Check the datatype of the variables using the dtypes attribute of the Pandas DataFrame object. You will notice that only two variables are numeric. However, if you check the first few observations of the data with the function head() you will find the there are several more variables that seem to have numeric values.

Write a function that accepts a Pandas Series (or a column of a Pandas DataFrame object) as argument, and if the datatype of the Series is non-numeric, does the following:

Checks if at least 10 values of the Series contain a digit in them.
If at least 10 values are found to contain a digit, then:

A. Eliminate the characters ~, +, and , from all the values of the Series.

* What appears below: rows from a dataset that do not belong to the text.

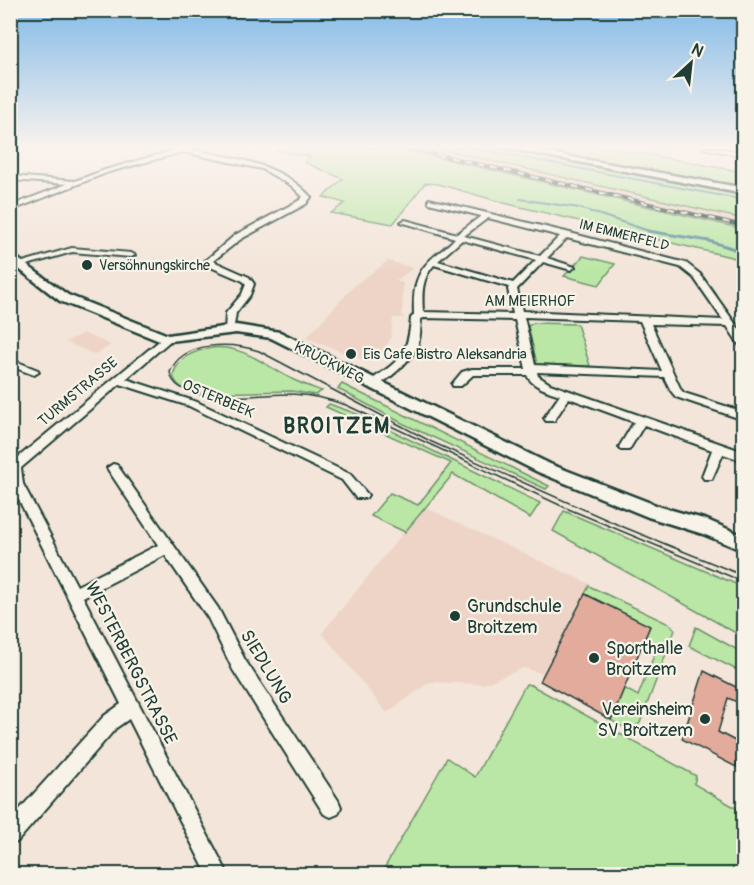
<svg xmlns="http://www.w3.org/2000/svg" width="754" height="885" viewBox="0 0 754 885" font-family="Pangolin,sans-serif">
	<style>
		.built { fill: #eed4c7 }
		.green { fill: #bae7a5; stroke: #6c926c; stroke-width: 1.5 }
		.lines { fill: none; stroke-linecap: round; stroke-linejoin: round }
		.stream-far1 { stroke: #5f8ea0; stroke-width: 2 }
		.stream { stroke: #5f8ea0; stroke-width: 3 }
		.building { fill: #e3ab9c; stroke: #1f3d34; stroke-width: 1.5 }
		.street-casing { stroke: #1f3d34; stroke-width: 4 }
		.secondary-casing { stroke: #1f3d34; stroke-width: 5 }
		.street { fill: #f7f3e8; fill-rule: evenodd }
		.secondary { fill: #f7f3e8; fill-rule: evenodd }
		.tram { stroke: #1f3d34; stroke-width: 1.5 }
		.rail-casing { stroke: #1f3d34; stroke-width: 4 }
		.rail { stroke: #f7f3e8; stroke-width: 2; stroke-dasharray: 7; stroke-linecap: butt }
		.poi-dot { fill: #1f3d34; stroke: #f7f3e8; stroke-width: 2 }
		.labels { text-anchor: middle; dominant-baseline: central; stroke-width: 4.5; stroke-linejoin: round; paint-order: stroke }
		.far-street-label { font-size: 14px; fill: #1f3d34; stroke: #f7f3e8 }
		.far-poi-label { font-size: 14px; fill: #1f3d34; stroke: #f7f3e8; text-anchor: start }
		.street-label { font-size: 15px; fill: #1f3d34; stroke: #f7f3e8 }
		.poi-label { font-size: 15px; fill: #1f3d34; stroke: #f7f3e8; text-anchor: start }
		.near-poi-label { font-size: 18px; fill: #1f3d34; stroke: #f7f3e8; text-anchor: start }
		.near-street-label { font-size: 18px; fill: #1f3d34; stroke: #f7f3e8 }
		.district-label { font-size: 21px; font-weight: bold; letter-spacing: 1.5px; fill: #1f3d34; stroke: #f7f3e8 }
	</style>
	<rect width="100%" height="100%" fill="#f3e5d9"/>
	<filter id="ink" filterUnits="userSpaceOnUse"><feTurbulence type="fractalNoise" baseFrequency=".0167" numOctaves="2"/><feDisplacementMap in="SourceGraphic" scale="12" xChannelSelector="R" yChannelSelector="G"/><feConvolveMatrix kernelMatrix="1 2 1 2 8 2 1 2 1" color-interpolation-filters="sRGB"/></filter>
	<g filter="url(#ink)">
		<g class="built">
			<polygon points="398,148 436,148 743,219 743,229"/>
			<polygon points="388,261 413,268 396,281 403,283 402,315 404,318 393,318 391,338 383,351 368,362 306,338 355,285"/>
			<polygon points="83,333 111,345 95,355 66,342"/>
			<polygon points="424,507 590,584 544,674 524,668 483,684 430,682 387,713 322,633"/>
		</g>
		<g class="green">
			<polygon points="281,148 398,148 743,229 743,270 735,258 508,204 438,184 425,183 393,224 331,213 345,203 323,197 343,179 304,162 311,157 276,150"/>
			<polygon points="436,148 612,148 743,172 743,219"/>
			<polygon points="583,256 615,264 599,285 564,276"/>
			<polygon points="533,323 577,324 590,366 537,364 528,326"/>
			<path d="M 211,348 C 244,344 268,368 296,381 C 305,385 314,388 322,391 L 315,395 L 292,391 L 203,393 C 190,392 176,389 173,375 C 178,357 194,351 211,348 Z"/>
			<polygon points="342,384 549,486 546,489 404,424 338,389"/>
			<polygon points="329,404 357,414 540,503 530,518 453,474 405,532 371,516 390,493 418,505 451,463 326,407"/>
			<polygon points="564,511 743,587 743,637 553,531"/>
			<path d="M 589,586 L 671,625 L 675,630 L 640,723 C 630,733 621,726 611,720 L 624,688 L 638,696 L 657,648 L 643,641 L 649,626 L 585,594 Z"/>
			<polygon points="696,627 743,653 743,673 689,646"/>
			<polygon points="526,684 531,685 696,776 694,784 743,812 743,874 381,874 447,758 475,777"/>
		</g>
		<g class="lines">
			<g class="stream-far1">
				<polyline points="472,148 744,200"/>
				<polyline points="520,199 579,208 652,232"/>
			</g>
			<polyline class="stream" points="648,231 709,241 744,252"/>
		</g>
		<g class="building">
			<polygon points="585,594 650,626 611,720 540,681"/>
			<polygon points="704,671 744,691 744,705 728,698 718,732 741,744 736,767 682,739"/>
		</g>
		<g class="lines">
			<g class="street-casing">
				<g id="street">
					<path d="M 172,148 C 185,147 196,151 209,153 C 246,160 284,167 311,197 L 306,204 L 241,239 L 213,261 L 249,277 L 254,284 L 250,295 L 236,313 L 233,332 L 230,333 L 225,330 L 226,313 L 242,294 L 246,284 L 243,281 L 208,266 L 205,261 L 235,235 L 300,200 L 303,197 L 292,186 L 262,169 L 183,152 L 109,172 L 10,211 L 10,206 L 67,184 L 10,180 L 10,176 L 75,181 L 105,170 L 175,150 Z"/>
					<polygon points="702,148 715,148 744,152 744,156"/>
					<path d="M 429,199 L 566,232 L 686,263 L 700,274 L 744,336 L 744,347 L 740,346 L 727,326 L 651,324 L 681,390 L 684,393 L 744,412 L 744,420 L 676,397 L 671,391 L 664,377 L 537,372 L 538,376 L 550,384 L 744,452 L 744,461 L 723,454 L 712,479 L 704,479 L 702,476 L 712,450 L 644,425 L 629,450 L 621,450 L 619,447 L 634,422 L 569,398 L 554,421 L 546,421 L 544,418 L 560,395 C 549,391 532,387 527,375 L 473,375 L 461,386 L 453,386 L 452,384 L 462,372 L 472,369 L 526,369 L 515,320 L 424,318 L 421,319 C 420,329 421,338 417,347 C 411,360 381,390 367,387 L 366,385 L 367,383 C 398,361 408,358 411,318 L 414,315 C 413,289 415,271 437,254 C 443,249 450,244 455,238 L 401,222 L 405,220 L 457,234 L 481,216 L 429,203 ZM 488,218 L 560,236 L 540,256 L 464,236 ZM 567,238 L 680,267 L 694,278 L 723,320 L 522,311 L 517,289 L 543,262 L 571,270 L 575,267 L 547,258 ZM 462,240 L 536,260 L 513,283 L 438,261 ZM 434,265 L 509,287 L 508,289 L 513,314 L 423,312 C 422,295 421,279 434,265 ZM 524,317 L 640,321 L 662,371 L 535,365 Z"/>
					<polygon points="72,248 131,253 135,255 131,257 72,252 20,267 16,264"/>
					<polygon points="167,336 172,339 170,341 126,379 197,402 350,474 368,495 366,498 356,498 342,480 189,406 120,384 21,468 23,484 77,586 158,545 107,468 113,464 117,465 218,608 245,660 338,800 341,807 338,814 331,817 324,814 233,670 208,618 165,555 83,597 228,874 207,874 129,719 116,728 17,842 10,845 10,820 104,716 121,704 11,484 10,464 164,337"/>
					<polygon points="10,359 38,370 39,372 34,375 10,366"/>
				</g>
			</g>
			<g class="secondary-casing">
				<g id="secondary">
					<polygon points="506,148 522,148 744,188 744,194"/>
					<polygon points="10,253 68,295 168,335 236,325 280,332 550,464 661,507 707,520 744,536 744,551 703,534 648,517 538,472 271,338 236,333 162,342 60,301 10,262"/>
				</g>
			</g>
			<use href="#street" class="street"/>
			<use href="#secondary" class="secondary"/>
			<path class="tram" d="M 744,576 L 621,526 L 432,442 L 259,351 C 232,342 183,340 170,372 C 175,409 264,393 292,394 C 310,395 329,399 346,405 L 566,508 L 744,582"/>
			<g class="rail-casing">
				<polyline id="rail" points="409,148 744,226"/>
			</g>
			<use href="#rail" class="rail"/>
		</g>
	</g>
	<linearGradient id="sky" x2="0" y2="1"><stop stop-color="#82bae8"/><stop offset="0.54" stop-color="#faf3ee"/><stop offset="1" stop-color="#faf3ee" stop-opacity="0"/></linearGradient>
	<rect width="754" height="272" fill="url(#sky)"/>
	<g class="poi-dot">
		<circle cx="87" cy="265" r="6"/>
		<circle cx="351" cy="354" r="6"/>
		<circle cx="455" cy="616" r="6"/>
		<circle cx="594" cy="658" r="6"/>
		<circle cx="705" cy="719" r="6"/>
	</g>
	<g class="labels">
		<g class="far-street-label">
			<text transform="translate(624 235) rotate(14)">IM EMMERFELD</text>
		</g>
		<g class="far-poi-label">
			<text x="99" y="265">Versöhnungskirche</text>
		</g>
		<g class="street-label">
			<text x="530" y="301">AM MEIERHOF</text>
			<text transform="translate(329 363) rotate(27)">KRUCKWEG</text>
			<text transform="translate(78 392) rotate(-40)">TURMSTRASSE</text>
			<text transform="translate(218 399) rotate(23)">OSTERBEEK</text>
		</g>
		<g class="poi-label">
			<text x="363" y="354">Eis Cafe Bistro Aleksandria</text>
		</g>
		<g class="near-poi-label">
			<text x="467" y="606">Grundschule<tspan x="467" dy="21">Broitzem</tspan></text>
			<text x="606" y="648">Sporthalle<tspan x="606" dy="21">Broitzem</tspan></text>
			<text x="693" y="709" text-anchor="end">Vereinsheim<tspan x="693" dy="21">SV Broitzem</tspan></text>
		</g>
		<g class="near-street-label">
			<text transform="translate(131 663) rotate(63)">WESTERBERGSTRASSE</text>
			<text transform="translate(266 667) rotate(59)">SIEDLUNG</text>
		</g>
		<g class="district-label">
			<text x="337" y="426">BROITZEM</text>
		</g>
	</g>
	<rect width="754" height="885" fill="none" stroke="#f7f3e8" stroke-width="36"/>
	<rect x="18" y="18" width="718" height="849" fill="none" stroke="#1f3d34" stroke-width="2" filter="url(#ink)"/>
	<g transform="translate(691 63) rotate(27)" stroke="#f7f3e8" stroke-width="4.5" paint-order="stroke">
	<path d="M0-4.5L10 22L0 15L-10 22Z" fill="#1f3d34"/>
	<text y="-9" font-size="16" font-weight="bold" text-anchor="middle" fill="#1f3d34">N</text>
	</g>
</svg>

B. Convert the Series to numeric (with coercion if needed).
If at least 10 values are NOT found to contain a digit, then:

A. If the values of the Series are ‘Yes’ and ‘No’, then replace ‘Yes’ with 1 and ‘No’ with 0. The Series datatype must change to numeric as well.

B. If the values of the Series are ‘Agree’ and ‘Disagree’, then replace ‘Agree’ with 1 and ‘Disagree’ with 0. The Series datatype must change to numeric as well.

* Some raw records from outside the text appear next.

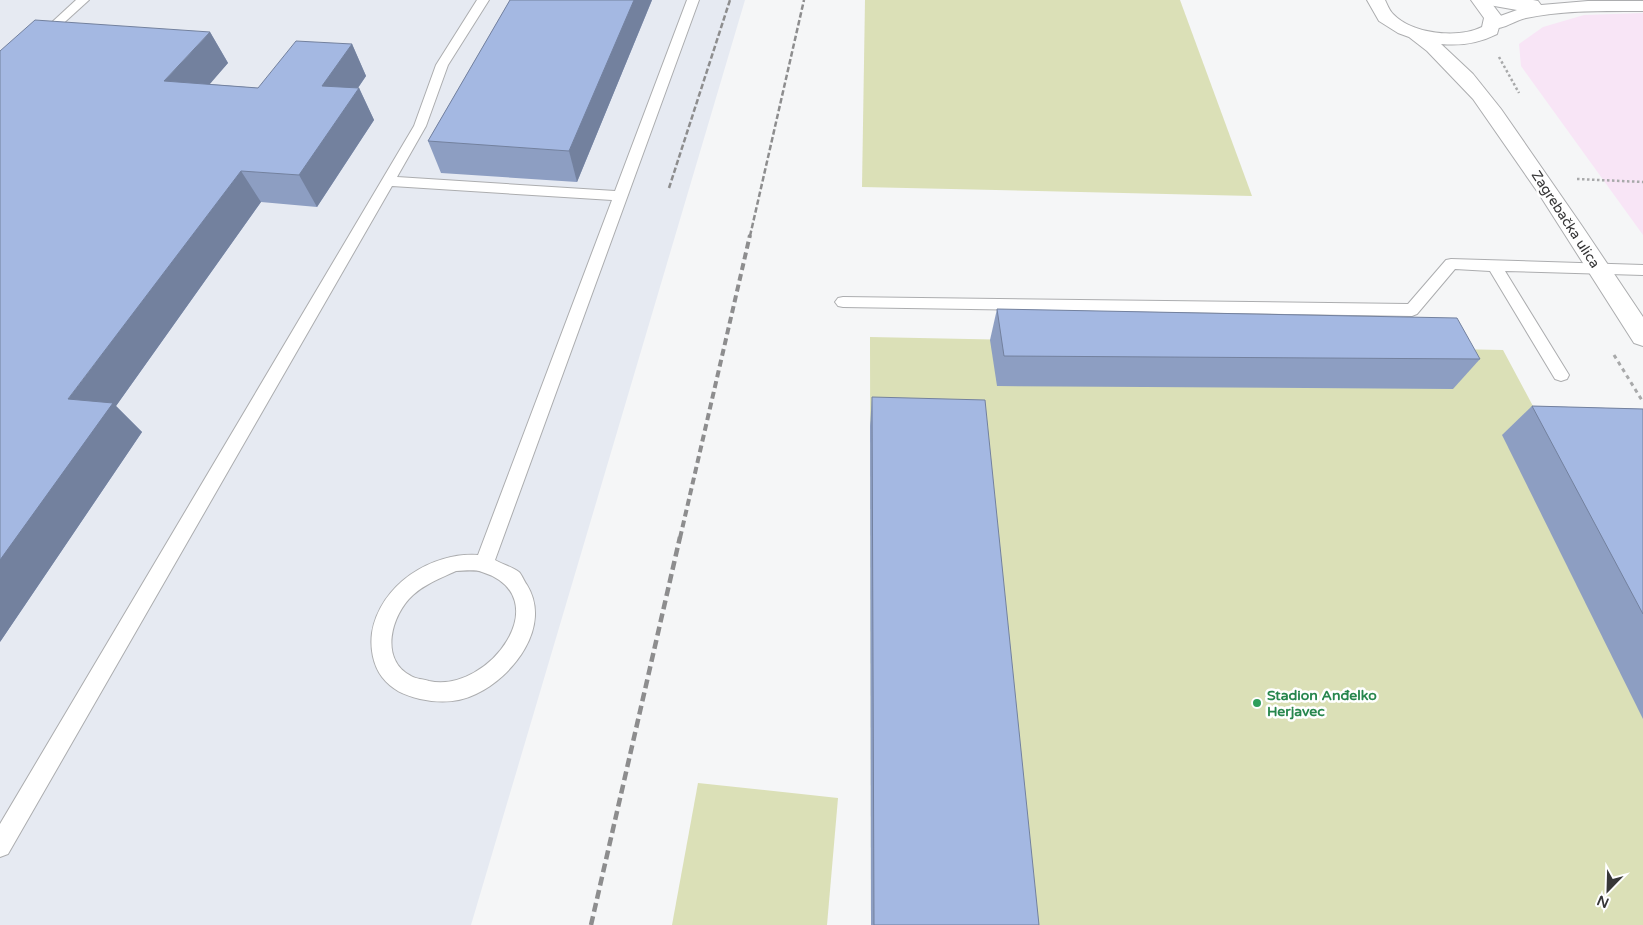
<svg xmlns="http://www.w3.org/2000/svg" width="1643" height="925" font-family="'Varela Round',sans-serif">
	<rect width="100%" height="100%" fill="#f5f6f7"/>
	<!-- commercial -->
	<polygon fill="#f8e5f6" points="1643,13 1643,235 1521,66 1519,44 1543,27 1584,15"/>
	<!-- built -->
	<polygon fill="#e6eaf2" points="0,0 745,0 471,925 0,925"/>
	<!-- green -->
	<g fill="#dbe0b7">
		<polygon points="865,0 1180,0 1252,196 862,187"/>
		<polygon points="870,337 1503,350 1549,436 1643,481 1643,925 871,925"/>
		<polygon points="698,783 838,798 827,925 672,925"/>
	</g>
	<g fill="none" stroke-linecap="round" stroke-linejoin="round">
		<!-- lane casing -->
		<g stroke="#acadaf" stroke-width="2">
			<g id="lane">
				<polygon points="76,0 89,0 45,40 37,40 35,38 37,36"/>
				<path d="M 477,0 L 489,0 L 448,65 L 426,126 L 397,177 L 615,191 L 687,0 L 699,0 L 495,560 C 502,564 512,567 519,572 C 522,575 524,581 527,585 C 552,626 514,676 476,694 C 458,703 439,703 420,699 C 404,695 392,690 382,677 C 373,665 370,648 372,633 C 380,585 431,552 478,555 L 612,200 L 392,186 L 8,854 L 0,857 L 0,824 L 414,126 L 436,65 ZM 456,571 C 464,571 474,569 482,572 C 559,596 490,694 429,681 C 423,679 416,679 411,676 C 379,660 391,615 413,595 C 425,584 441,578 456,571 Z"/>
				<polygon points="1451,259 1643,265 1643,275 1505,271 1569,375 1567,379 1561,381 1555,379 1490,271 1455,269 1417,314 1412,316 843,307 838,306 835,302 838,298 843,297 1408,304 1446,260"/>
			</g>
		</g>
		<!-- street casing -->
		<g stroke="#acadaf" stroke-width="2">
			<path id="street" d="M 1480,0 L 1533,0 L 1538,1 L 1541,5 L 1588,1 L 1643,1 L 1643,11 C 1604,11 1564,10 1526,18 C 1513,21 1502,31 1489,28 L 1486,24 L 1489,20 L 1517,10 L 1483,4 Z"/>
		</g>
		<!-- secondary casing -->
		<g stroke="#acadaf" stroke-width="2">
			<path id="secondary" d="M 1367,0 L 1385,0 C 1387,4 1389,10 1393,14 C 1412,34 1458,39 1482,27 L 1484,18 L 1471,0 L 1489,0 L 1502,17 L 1497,34 C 1479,43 1462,46 1441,44 L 1473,74 L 1501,109 L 1582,226 L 1643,317 L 1643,346 L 1634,343 L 1539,194 L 1473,99 L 1427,51 L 1409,37 L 1398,33 L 1379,21 Z"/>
		</g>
		<!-- path-far1 -->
		<g stroke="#a8a9aa" stroke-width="2.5" stroke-dasharray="2.5 2.5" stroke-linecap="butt">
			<polyline points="1499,57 1519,93"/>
			<polyline points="1577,179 1643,182"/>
		</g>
		<!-- path -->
		<polyline stroke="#a8a9aa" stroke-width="3" stroke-dasharray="4 4" stroke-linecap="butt" points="1614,355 1643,402"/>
		<!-- lane -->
		<use href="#lane" fill="#fff" fill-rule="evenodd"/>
		<!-- street -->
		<use href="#street" fill="#fff" fill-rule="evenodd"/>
		<!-- secondary -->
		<use href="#secondary" fill="#fff" fill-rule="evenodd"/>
		<!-- rail-far2 -->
		<g stroke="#8d8d8e" stroke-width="2.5" stroke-dasharray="5.5 2.5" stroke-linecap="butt">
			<polyline points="669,188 730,0"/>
			<polyline points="750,236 804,0"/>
		</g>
		<!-- rail-far1 -->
		<polyline stroke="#8d8d8e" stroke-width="4" stroke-dasharray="7 4" stroke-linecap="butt" points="680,538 750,235"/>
		<!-- rail -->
		<polyline stroke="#8d8d8e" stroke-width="4.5" stroke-dasharray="9 4.5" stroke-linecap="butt" points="591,925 680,537"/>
	</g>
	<!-- wall -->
	<g fill="#8d9ec2">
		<polygon points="510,0 652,0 577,182 441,173 428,141"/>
		<polygon points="210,32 228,63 209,84 258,88 352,44 366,76 358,88 359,88 374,120 317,207 261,202 116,406 142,432 0,642"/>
		<polygon points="997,309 1480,359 1453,389 997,386 990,340"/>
		<polygon points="872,397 1039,925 871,925 870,426"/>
		<polygon points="1532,406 1643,409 1643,719 1502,435"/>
	</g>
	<!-- shaded-wall -->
	<g fill="#73819e">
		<polygon points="634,0 652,0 577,182 569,151"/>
		<polygon points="210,32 228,63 185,113 164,81"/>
		<polygon points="352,44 366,76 337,118 322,86"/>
		<polygon points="359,88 374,120 317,207 299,175"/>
		<polygon points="241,171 261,202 116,406 142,432 0,642 0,560 68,399"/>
	</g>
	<!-- building -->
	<g fill="#a4b8e2" stroke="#73819e">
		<polygon points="510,0 634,0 569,151 428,141"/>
		<polygon points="35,20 210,32 164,81 258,88 296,41 352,44 322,86 359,88 299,175 241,171 68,399 113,403 0,560 0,51"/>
		<polygon points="997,309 1457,318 1480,359 1004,356"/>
		<polygon points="872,397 985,400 1039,925 874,925"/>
		<polygon points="1532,406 1643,409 1643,614"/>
	</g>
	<!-- markers -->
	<circle fill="#2e9e5b" stroke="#fff" stroke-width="2" cx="1257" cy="703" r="5"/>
	<g text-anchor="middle" stroke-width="5" stroke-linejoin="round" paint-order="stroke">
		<!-- street labels -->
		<g font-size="14" fill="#373738" stroke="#fff">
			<text transform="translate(1566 219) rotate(57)" y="5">Zagrebačka ulica</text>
		</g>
		<!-- leisure labels -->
		<g font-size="14" font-weight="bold" fill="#27864d" stroke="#fff" text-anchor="start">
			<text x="1267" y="700">Stadion Anđelko<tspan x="1267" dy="16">Herjavec</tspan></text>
		</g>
	</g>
	<!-- north arrow -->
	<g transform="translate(1608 890) rotate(203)" stroke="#ffffff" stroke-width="4" paint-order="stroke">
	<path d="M0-4L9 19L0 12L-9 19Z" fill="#373738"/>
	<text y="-8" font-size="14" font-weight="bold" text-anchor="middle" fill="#373738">N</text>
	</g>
</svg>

Apply the function to each column of survey_data using the apply() method. Save the updated DataFrame as survey_data_clean. Then, execute the following code.

Code

survey_data_clean.describe().loc['mean',:]

The above code should print out the mean values of 28 numeric columns in the data survey_data_clean.

The variables that you should see as numeric in survey_data_clean are given in the list numeric_columns below (this is just to check your work):

Code

numeric_columns = ['parties_per_month', 'love_first_sight', 'num_insta_followers',
       'expected_marriage_age', 'expected_starting_salary',
       'minutes_ex_per_week', 'sleep_hours_per_day',
       'farthest_distance_travelled', 'fav_number', 'internet_hours_per_day',
       'only_child', 'num_majors_minors', 'high_school_GPA', 'NU_GPA', 'age',
       'height', 'height_father', 'height_mother', 'procrastinator',
       'num_clubs', 'student_athlete', 'AP_stats', 'used_python_before',
       'childhood_in_US', 'cant_change_math_ability',
       'can_change_math_ability', 'math_is_genetic',
       'much_effort_is_lack_of_talent']

Note that your function must be general, i.e., it must work for any other dataset as well. This means, you cannot hard code a column name, or anything specific to survey_data in the function.